Table 1.3 Relationship between infection risk and HSCT variables

It is considered essential to create a comprehensive infection assessment strategy that takes into account and recognizes the local issues at a particular transplant unit and its unique patient population. Such an approach requires cognizance of existing influences that may promote risk for infection including local and regional infection trends, patterns in pathogen prevalence and drug susceptibility profiles. Continued vigilance regarding emergent pathogens and ever-changing infection risk profile with advances in transplant procedures and drug-induced immune suppression are of paramount importance in providing care for the highly vulnerable transplant population.

A variety of noninfectious conditions may clinically and radiographically emulate an infectious process. Among these noninfectious maladies, those involving the skin and the lungs are the great imitators; when present, they are difficult to clinically distinguish from infections such as cellulitis or pneumonia. Two chapters in this volume are dedicated to provide an in-depth discussion on these topics.

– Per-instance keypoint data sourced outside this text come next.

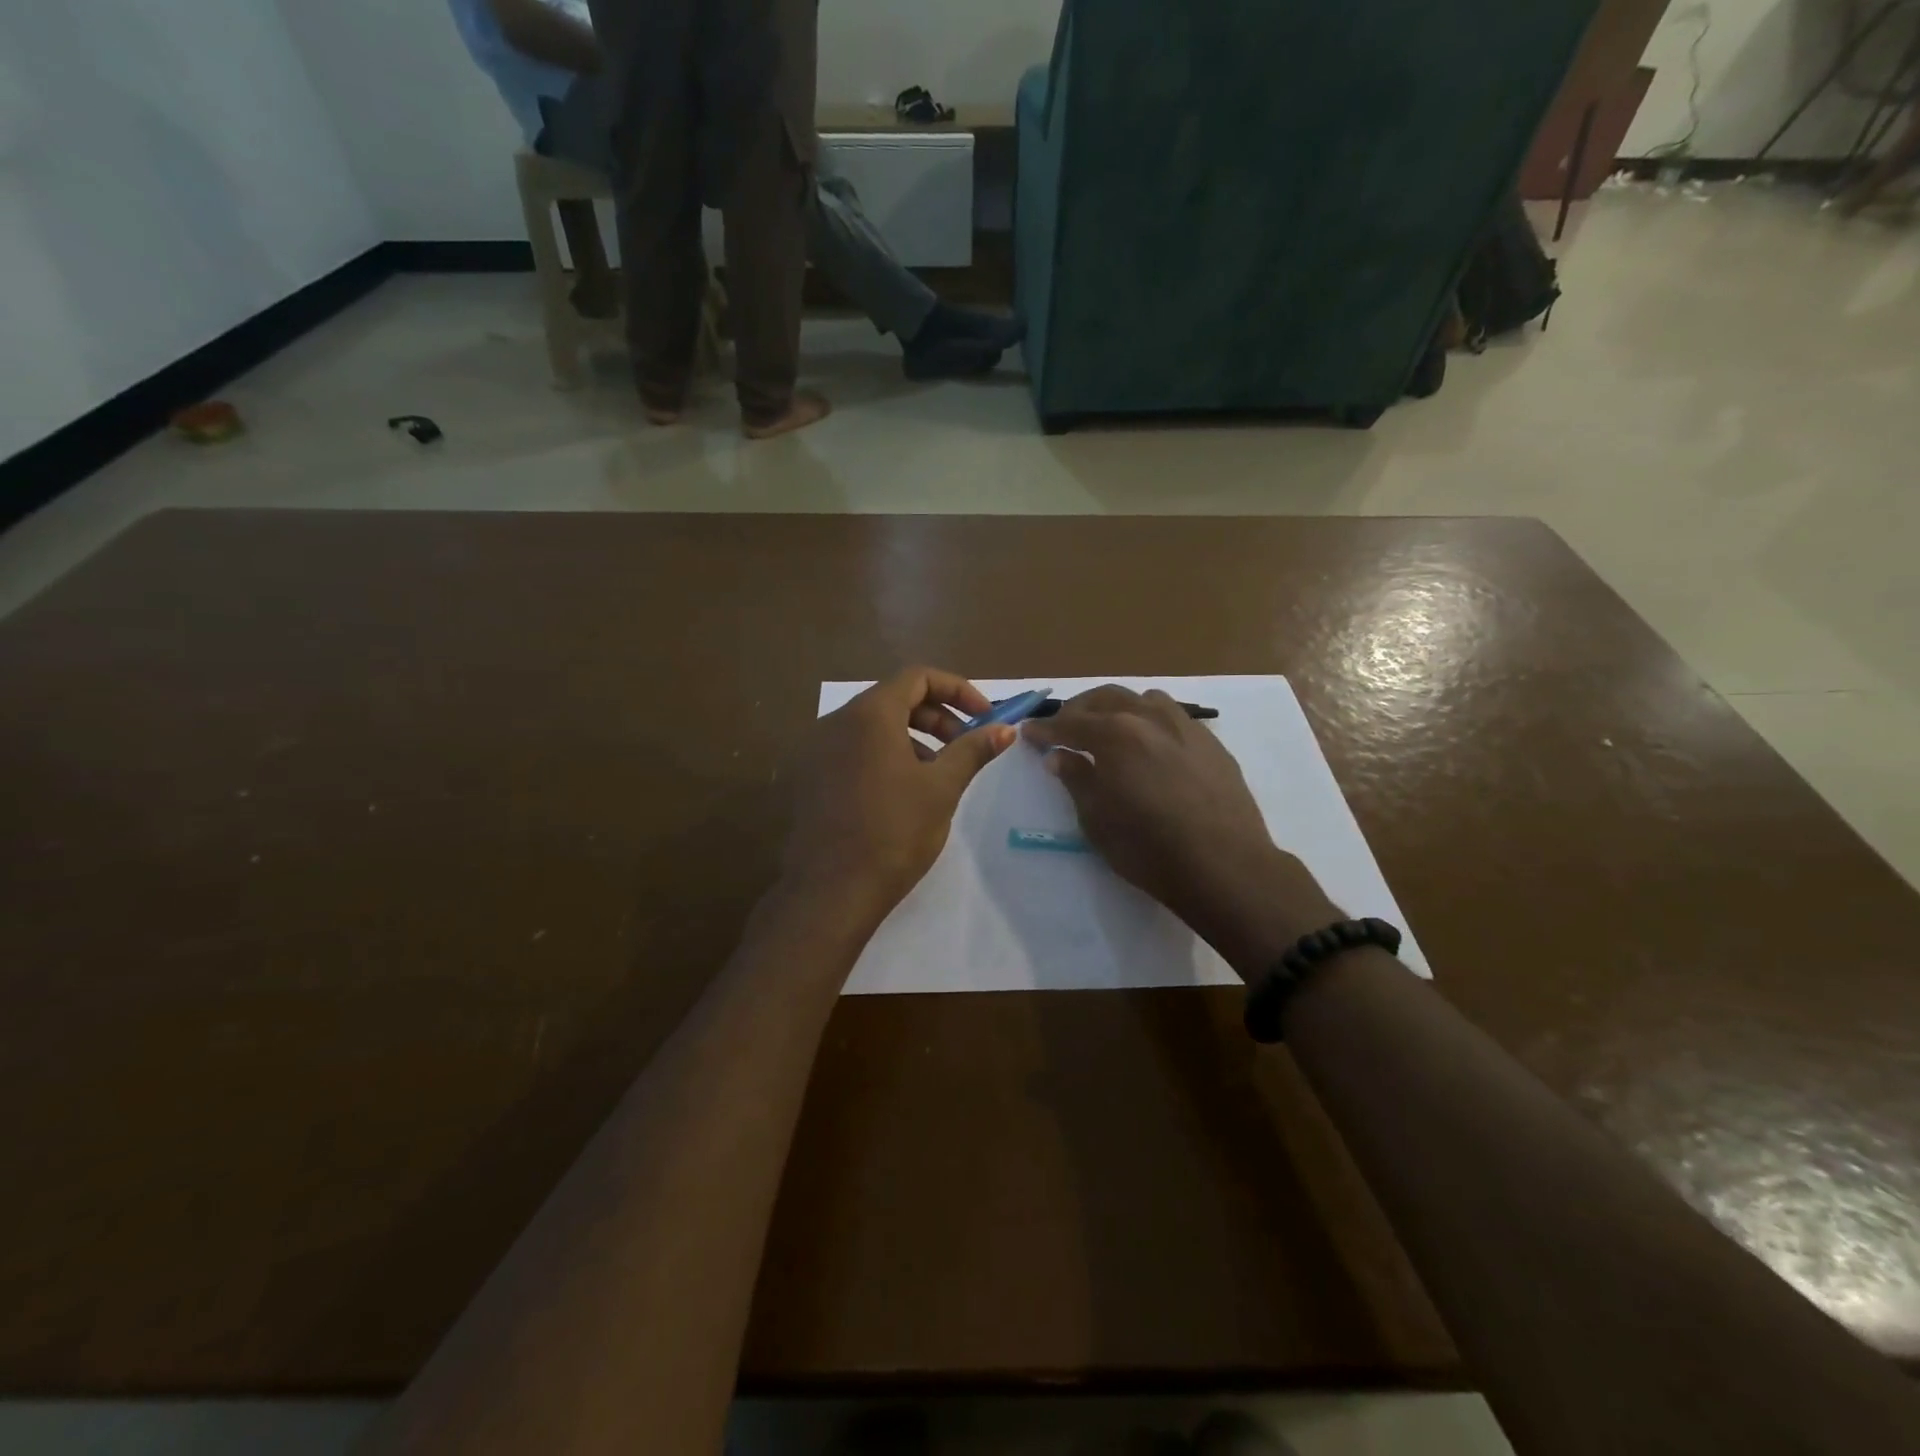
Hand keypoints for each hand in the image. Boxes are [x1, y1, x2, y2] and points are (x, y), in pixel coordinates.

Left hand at [782, 667, 1014, 932]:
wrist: (830, 891)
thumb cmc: (893, 833)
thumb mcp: (941, 788)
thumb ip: (973, 750)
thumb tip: (1005, 729)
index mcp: (869, 715)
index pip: (917, 677)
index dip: (957, 690)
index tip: (983, 717)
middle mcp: (836, 722)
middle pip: (894, 699)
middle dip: (937, 716)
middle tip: (965, 746)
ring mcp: (816, 750)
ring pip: (873, 727)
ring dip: (912, 738)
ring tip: (936, 774)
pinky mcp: (808, 777)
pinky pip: (852, 750)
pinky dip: (884, 755)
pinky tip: (901, 792)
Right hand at [1022, 687, 1338, 976]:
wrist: (1224, 866)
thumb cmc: (1148, 849)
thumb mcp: (1097, 820)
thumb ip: (1076, 780)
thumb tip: (1059, 756)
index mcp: (1115, 734)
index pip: (1070, 724)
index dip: (1045, 729)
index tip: (1028, 732)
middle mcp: (1149, 718)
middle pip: (1107, 698)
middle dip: (1079, 710)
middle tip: (1064, 727)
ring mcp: (1186, 726)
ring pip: (1145, 700)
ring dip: (1119, 708)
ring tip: (1108, 730)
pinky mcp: (1211, 743)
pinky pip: (1174, 718)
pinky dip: (1151, 722)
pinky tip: (1150, 746)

An approach for establishing correct diagnosis for opportunistic infections is based on the maxim “when uncertain, obtain a tissue sample.” A diligent adjudication is the central tenet in establishing accurate diagnosis for the immunologically vulnerable patients, in whom proclivity for atypical disease presentation further complicates ascertaining correct and timely diagnosis. Inaccurate diagnosis under the old dispensation of serologic and culture-based system may lead to inappropriate and ineffective treatment, worsening patients’ morbidity, risk for further complications, and death. Therefore, focused yet comprehensive differential diagnoses, which encompasses etiology of infections and noninfectious causes that may mimic an infectious process including but not limited to drug toxicity; de novo malignancies or post transplant cancer recurrence; typical or atypical presentation of lymphoproliferative disorders; immune-inflammatory diseases like GVHD; and tissue infiltrative processes such as solid allograft rejection among others may greatly improve the guidance for an optimized management approach in patients undergoing lifesaving, stem cell and solid organ allograft transplantation.